Konuyla ilgili bir başka entry'im: https://eksisozluk.com/entry/49167430


13 Şubat 2015 Cuma

Sokak Eylemleri

Yıllardır türlü çeşitli protesto gösterilerine, yürüyüşlere, mitinglere katılırım. Hiç değişmeyen manzara şudur: Biz elimizi kolumuzu sallaya sallaya keklik gibi gideriz alana. Tam teçhizatlı polisler gelir, jopla, biber gazıyla, tazyikli suyla saldırır kitleye. Sonra biz yine aynı hıyarlıkla, hiçbir korunma önlemi almadan, yine elimizi kolumuzu sallaya sallaya gideriz ve yine dayak yiyip geri döneriz. Bu, yıllardır hiç değişmedi. İlk kez nasıl olduysa Gezi zamanında gaz maskesi takmayı akıl etti insanlar. Onu da bizim 40 yılın eylemci solcuları değil, ilk kez eyleme katılan apolitik "yeni yetme" 90 kuşağı düşündü. Yoksa biz ne güzel salak gibi gazı, biberi, dayağı yiyip dönüyorduk eve.
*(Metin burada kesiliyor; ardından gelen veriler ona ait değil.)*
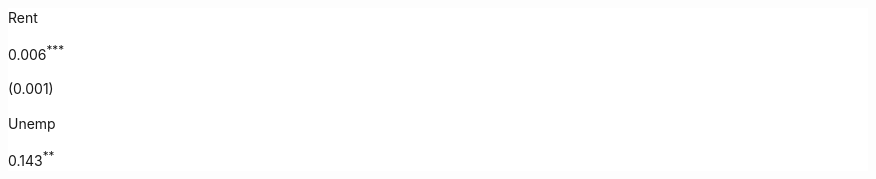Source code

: </td>

<td>

</td>

</tr>

<tr>

<td style="text-align:left">

Rent

</td>

<td>

0.006<sup>\*\*\*</sup>

</td>

</tr>

<tr>

<td style="text-align:left">

</td>

<td>

(0.001)

</td>

</tr>

<tr>

<td style="text-align:left">

</td>

<td>

</td>

</tr>

<tr>

<td style="text-align:left">

Unemp

</td>

<td>

0.143<sup>\*\*</sup>

</td>

</tr>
Her eylemde aynı dayağı aynı savunmasızlıkla yiyip bir sonraki eyleme aynı dayağı aynı savunmasızlıkla yemek amacıyla koştura koştura gitmek için ne kadar bir zeka geriliği gerektiği tahmin edilebilir sanıyorum. Bunun iki nedeni olabilir bana göre: 1) Her eylemde kafamıza aldığımız darbeler sonunda bizde ciddi bir oranda zeka geriliği oluştu. Beyin hücrelerimiz kalıcı olarak zarar gördü. 2) Dayak arsızı olup çıktık. İyice mazoşiste bağladık, o dayağı yemeden rahat edemiyoruz. Cem Yılmaz'ın söylediği gibi "Ardinal, bir hormon! Dayağa karşı isteği arttırıyor."
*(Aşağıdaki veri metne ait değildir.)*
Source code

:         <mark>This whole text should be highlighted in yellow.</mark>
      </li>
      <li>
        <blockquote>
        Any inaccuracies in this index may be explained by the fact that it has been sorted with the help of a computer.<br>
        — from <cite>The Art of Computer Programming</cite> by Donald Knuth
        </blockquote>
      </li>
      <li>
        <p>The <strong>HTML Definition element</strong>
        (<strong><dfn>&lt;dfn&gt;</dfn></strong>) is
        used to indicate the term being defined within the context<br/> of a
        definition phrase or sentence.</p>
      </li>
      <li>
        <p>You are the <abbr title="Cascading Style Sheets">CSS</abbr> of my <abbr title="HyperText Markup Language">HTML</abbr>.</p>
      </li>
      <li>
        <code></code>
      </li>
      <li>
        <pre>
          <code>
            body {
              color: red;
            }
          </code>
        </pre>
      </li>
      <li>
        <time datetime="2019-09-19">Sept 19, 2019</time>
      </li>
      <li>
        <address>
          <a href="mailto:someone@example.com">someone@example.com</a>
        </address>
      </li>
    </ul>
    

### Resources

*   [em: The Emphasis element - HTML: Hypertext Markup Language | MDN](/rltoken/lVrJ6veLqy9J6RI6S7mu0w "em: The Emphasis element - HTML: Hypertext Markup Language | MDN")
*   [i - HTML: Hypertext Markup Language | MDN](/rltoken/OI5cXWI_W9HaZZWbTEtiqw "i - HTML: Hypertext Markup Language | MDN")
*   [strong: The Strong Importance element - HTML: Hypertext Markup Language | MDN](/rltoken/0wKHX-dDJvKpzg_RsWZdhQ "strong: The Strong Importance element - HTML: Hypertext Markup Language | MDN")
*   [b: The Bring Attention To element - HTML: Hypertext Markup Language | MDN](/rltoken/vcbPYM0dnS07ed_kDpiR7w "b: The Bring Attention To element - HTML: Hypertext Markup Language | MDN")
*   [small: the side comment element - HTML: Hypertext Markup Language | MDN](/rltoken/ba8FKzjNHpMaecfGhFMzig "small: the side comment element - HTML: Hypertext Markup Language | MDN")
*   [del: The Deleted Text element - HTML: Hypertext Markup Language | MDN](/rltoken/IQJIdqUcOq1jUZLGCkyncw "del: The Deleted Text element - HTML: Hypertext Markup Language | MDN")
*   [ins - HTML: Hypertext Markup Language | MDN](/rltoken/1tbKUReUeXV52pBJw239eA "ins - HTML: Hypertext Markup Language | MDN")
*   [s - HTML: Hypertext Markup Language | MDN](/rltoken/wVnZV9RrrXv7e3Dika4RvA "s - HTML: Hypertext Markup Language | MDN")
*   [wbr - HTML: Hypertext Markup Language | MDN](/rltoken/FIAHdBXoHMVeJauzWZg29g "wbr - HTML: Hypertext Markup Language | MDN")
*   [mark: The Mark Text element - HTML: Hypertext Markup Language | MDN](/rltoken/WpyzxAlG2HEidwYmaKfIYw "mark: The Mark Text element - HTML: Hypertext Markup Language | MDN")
Özellikle televizyondan izlerken nasıl hıyar bir görüntüye neden olduğumuzu tek fark eden ben değilimdir sanıyorum. 10 tane polis, 100-150 kişiyi önüne katıp kovalıyor, yakaladığına ağız burun dalıp indiriyor yere. O kitle de bir kez olsun "Lan biz onlardan daha kalabalığız. Biz neden kaçıyoruz ki?" demiyor Allah rızası için.
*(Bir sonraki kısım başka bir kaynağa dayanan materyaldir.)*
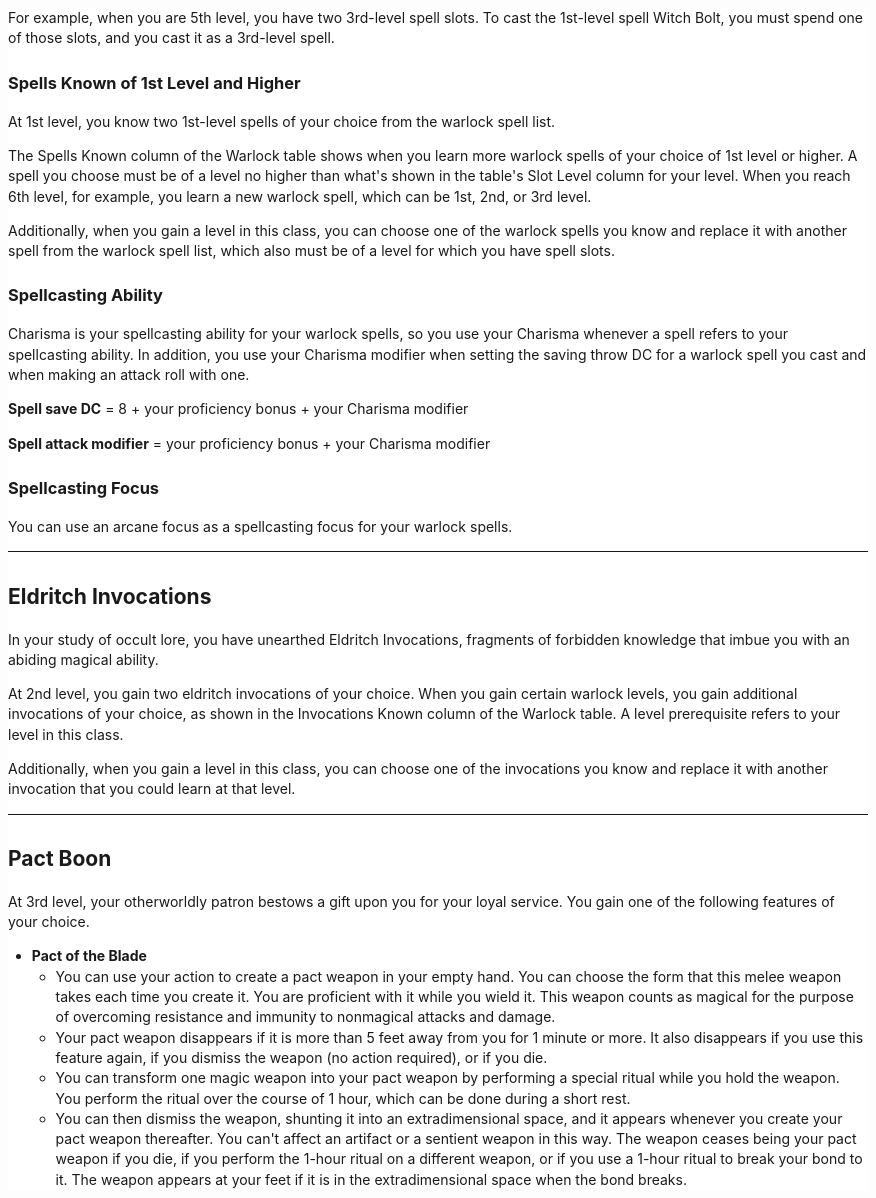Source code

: For example, when you are 5th level, you have two 3rd-level spell slots. To cast the 1st-level spell Witch Bolt, you must spend one of those slots, and you cast it as a 3rd-level spell.
### Spells Known of 1st Level and Higher
At 1st level, you know two 1st-level spells of your choice from the warlock spell list.

The Spells Known column of the Warlock table shows when you learn more warlock spells of your choice of 1st level or higher. A spell you choose must be of a level no higher than what's shown in the table's Slot Level column for your level. When you reach 6th level, for example, you learn a new warlock spell, which can be 1st, 2nd, or 3rd level.

Additionally, when you gain a level in this class, you can choose one of the warlock spells you know and replace it with another spell from the warlock spell list, which also must be of a level for which you have spell slots.
### Spellcasting Ability
Charisma is your spellcasting ability for your warlock spells, so you use your Charisma whenever a spell refers to your spellcasting ability. In addition, you use your Charisma modifier when setting the saving throw DC for a warlock spell you cast and when making an attack roll with one.

**Spell save DC** = 8 + your proficiency bonus + your Charisma modifier

**Spell attack modifier** = your proficiency bonus + your Charisma modifier
### Spellcasting Focus
You can use an arcane focus as a spellcasting focus for your warlock spells.
***
## Eldritch Invocations
In your study of occult lore, you have unearthed Eldritch Invocations, fragments of forbidden knowledge that imbue you with an abiding magical ability.

At 2nd level, you gain two eldritch invocations of your choice. When you gain certain warlock levels, you gain additional invocations of your choice, as shown in the Invocations Known column of the Warlock table. A level prerequisite refers to your level in this class.

Additionally, when you gain a level in this class, you can choose one of the invocations you know and replace it with another invocation that you could learn at that level.
***
## Pact Boon
At 3rd level, your otherworldly patron bestows a gift upon you for your loyal service. You gain one of the following features of your choice.

- **Pact of the Blade**
    - You can use your action to create a pact weapon in your empty hand. You can choose the form that this melee weapon takes each time you create it. You are proficient with it while you wield it. This weapon counts as magical for the purpose of overcoming resistance and immunity to nonmagical attacks and damage.
    - Your pact weapon disappears if it is more than 5 feet away from you for 1 minute or more. It also disappears if you use this feature again, if you dismiss the weapon (no action required), or if you die.
    - You can transform one magic weapon into your pact weapon by performing a special ritual while you hold the weapon. You perform the ritual over the course of 1 hour, which can be done during a short rest.
    - You can then dismiss the weapon, shunting it into an extradimensional space, and it appears whenever you create your pact weapon thereafter. You can't affect an artifact or a sentient weapon in this way. The weapon ceases being your pact weapon if you die, if you perform the 1-hour ritual on a different weapon, or if you use a 1-hour ritual to break your bond to it. The weapon appears at your feet if it is in the extradimensional space when the bond breaks.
İstediğimiz elbette ki şiddet değil. Tabii ki hiç kimsenin burnu bile kanamasın istiyoruz. Ama bunu sadece bir tarafın istemesi bir anlam ifade etmediği gibi, herhangi bir kazanıma da neden olmuyor. Özellikle son yıllarda artan hukuksuz gözaltılar, orantısız şiddet (ki bu gerzekçe tanımı da dilimize ve bilinçaltımıza oturttular. Şiddetin orantılısı ne ki? Sadece yürüyüş yapan insanlara saldırmak, vurmak, hangi oranda kabul edilebilir? Niye kabul ediliyor ki bu şiddet, "orantısız" olunca kızıyoruz sadece?) ve gerek yargının gerekse kolluk kuvvetlerinin her türlü hukuksuz uygulaması karşısında ya hiçbir şey yapmıyor ya da sadece sokaklarda iki tur atıp iki slogan patlatmakla yetiniyoruz. Ki bu da hiçbir şey yapmıyor olmakla eşdeğer.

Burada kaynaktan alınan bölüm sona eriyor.